# QUESTIONS ON THE MATERIAL:
1 - According to the essay on Alice Munro, why did she first start writing short stories?
2 - Continue the essay on Alice Munro and the short story from where it stops.

# TEXT UNDER STUDY:
With remarkable unanimity, reviewers, critics, and fellow authors agree that Alice Munro is the best short-story writer in the world today, often justifying this assessment by arguing that the numerous characters and multiplicity of events in her stories make them somehow novelistic. However, Munro has always insisted that she does not write as a novelist does, that when she is writing a short story she gets a kind of tension she needs, like pulling on a rope attached to some definite place, whereas with a novel, everything goes “flabby.” Characters and events don’t really matter in her stories, she says, for they are subordinated to an overall “climate” or “mood.” In Munro’s best work, the hidden story of emotion and secret life, communicated by atmosphere and tone, is always about something more enigmatic and unspeakable than the story generated by characters and what happens next. Her greatest stories simply do not communicate as novels do.

Alice Munro has probably been asked “Why do you write short stories?” so many times that she is tired of hearing it, especially since lurking behind the question is the corollary rebuke, “Why don’t you write novels?” The most common reason she has given, the one that Raymond Carver once related, is the practical one of spousal and parental responsibility. Carver liked to tell the story of being in a Laundromat in Iowa City waiting for a dryer and being close to frustrating tears as he realized that the greatest influence on his career was that he had two children and would always find himself in a position of “unrelieved responsibility and permanent distraction” (Call if You Need Me 98). In a 1986 interview, after the publication of Progress of Love, Munro replied to this increasingly impertinent question: “I never intended to be a short-story writer. I started writing them because I didn’t have time to write anything else—I had three children” (Rothstein).

Certainly, domestic duties may help explain why authors like Carver and Munro—two of the greatest short-story writers in the latter half of the twentieth century—initially wrote pieces of fiction that they could complete in stolen blocks of time. But it does not explain why they continued to write short stories when they had more time and when their publishers kept hounding them for a novel.

The pressure on writers by agents, editors, and critics to abandon the short story as soon as possible and do something serious with their lives, such as write a novel, is unrelenting. This narrative bias that bigger is better persists in spite of the fact that the faithful few who have ignored it are among the most critically acclaimed writers of the twentieth century: Anton Chekhov, Jorge Luis Borges, Flannery O'Connor, Grace Paley, Raymond Carver, Andre Dubus, and Alice Munro. Munro said back in 1986 that originally she planned to write a few stories to get some practice and then to write novels, but “I got used to writing stories, so I saw my material that way, and now I don’t think I’ll ever write a novel” (Rothstein).

The demand of household chores, although certainly not a trivial reason for choosing to write short stories, does not have enough explanatory power to satisfy the critic. On the other hand, Munro’s notion that there is “a short-story way” of seeing reality is a genre issue with significant critical implications. And perhaps one way to try to understand some of the significant characteristics of the short story form is to explore the beliefs and practices of one writer who has always seen her material in “a short story way.”

# DATASET EXTRACT:

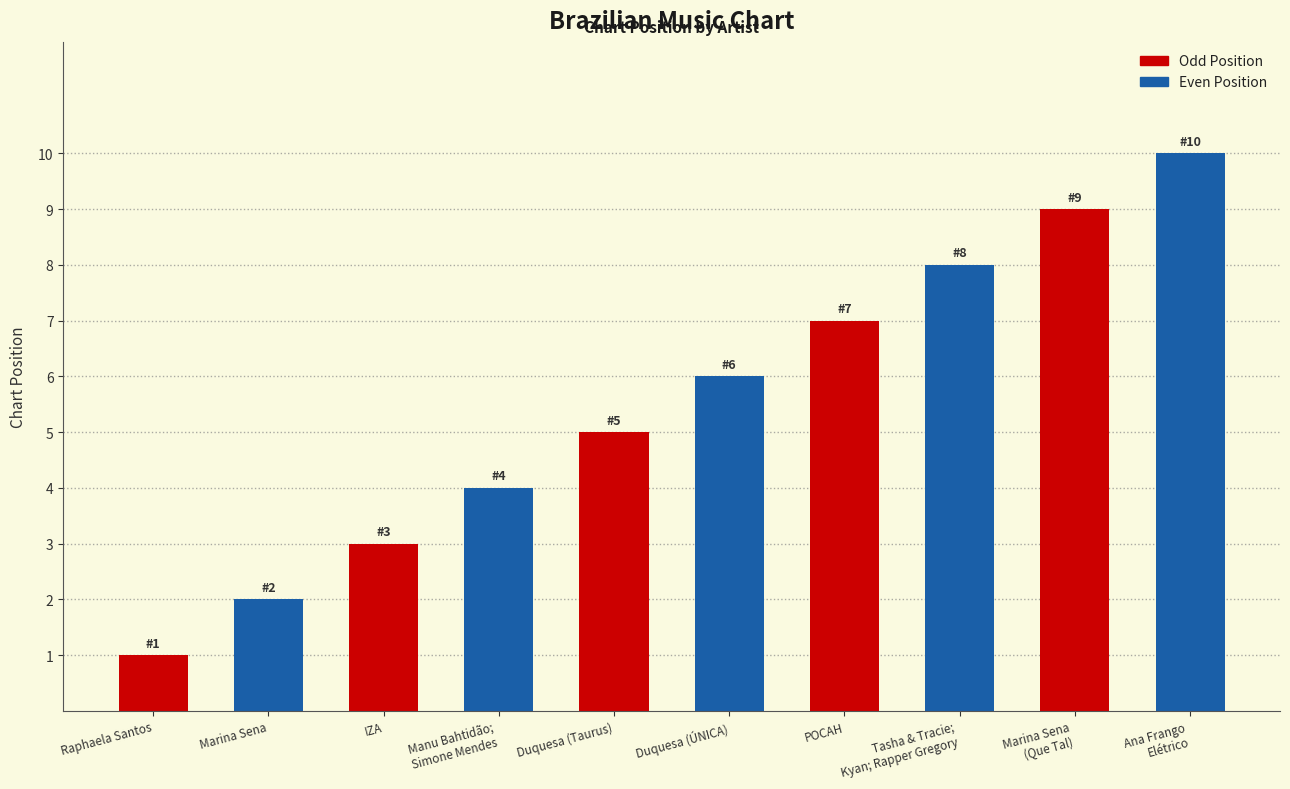

Between Raphaela Santos and Manu Bahtidão;
Simone Mendes, which is larger?

Manu Bahtidão;
Simone Mendes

# ANSWERS PROVIDED:
1 - She didn't have time to write anything else because she had three children.

2 -
Munro once said, “I don’t understand where the excitement is supposed to come in a novel, and I do in a short story” (Rothstein). On another occasion, she used a metaphor to describe this short-story excitement. “I can get a kind of tension when I’m writing a short story, like I’m pulling on a rope and I know where the rope is attached. With a novel, everything goes flabby.” Munro says she doesn’t seem to be able to write in any other way. “I guess that’s why I don’t write a novel. God knows I still keep trying. But there always comes a point where everything seems to be getting really flat. You don’t feel the tension…I don’t feel this pulling on the rope to get to the other side that I have to feel.” Munro added, “People have suggested this is because I want to be able to manage everything and that I fear loss of control…. I have to agree that I fear loss of control. But I don’t think it’s anything as simple as that” (Struthers 14-15).

Munro explained that when she reads a story she does not take it up at the beginning and follow it like a road “with views and neat diversions along the way.” Rather, for her, reading a story is like moving through a house, making connections between one enclosed space and another. Consequently, Munro declares, “When I write a story I want to make a certain kind of structure, and I know the feeling I want to get from being inside that structure.”  She admits that the word “feeling” is not very precise, but that if she tries to be more intellectually respectable she will be dishonest (“What is Real” 224).

Munro used the term “feeling” again when Geoff Hancock asked her if the meaning of a story is more important to her than the event. “What happens as event doesn’t really much matter,” Munro replied. “When the event becomes the thing that matters, the story isn’t working too well. There has to be a feeling in the story” (81). Rather than being concerned with character or cause-and-effect consequence, Munro says she wants the “characters and what happens subordinated to a climate,” by which, she says, she means something like “mood” (Hancock 81). When Hancock asked Munro about meaning and intent in her stories, she said, “What I like is not to really know what the story is all about. And for me to keep trying to find out.” What makes a story interesting, she says, is the “thing that I don’t know and that I will discover as I go along” (84). When Hancock says he thinks she gives “voice to our secret selves,” she agrees emphatically, “That’s absolutely what I think a short story can do” (76).

I will try to illustrate in what follows that the aspects of Munro’s “specific kind of creative activity”—“tension,” “control,” “mood,” “emotion,” “mystery,” “secret self,” and the refusal to explain—underlie the complexity of her short stories in particular and the short story in general. What I wish to argue is that the complexity of Alice Munro’s short stories is not the result of the mere multiplicity of characters and the addition of a social, ideological, or historical context, but rather the result of seeing the world in a uniquely “short story way.”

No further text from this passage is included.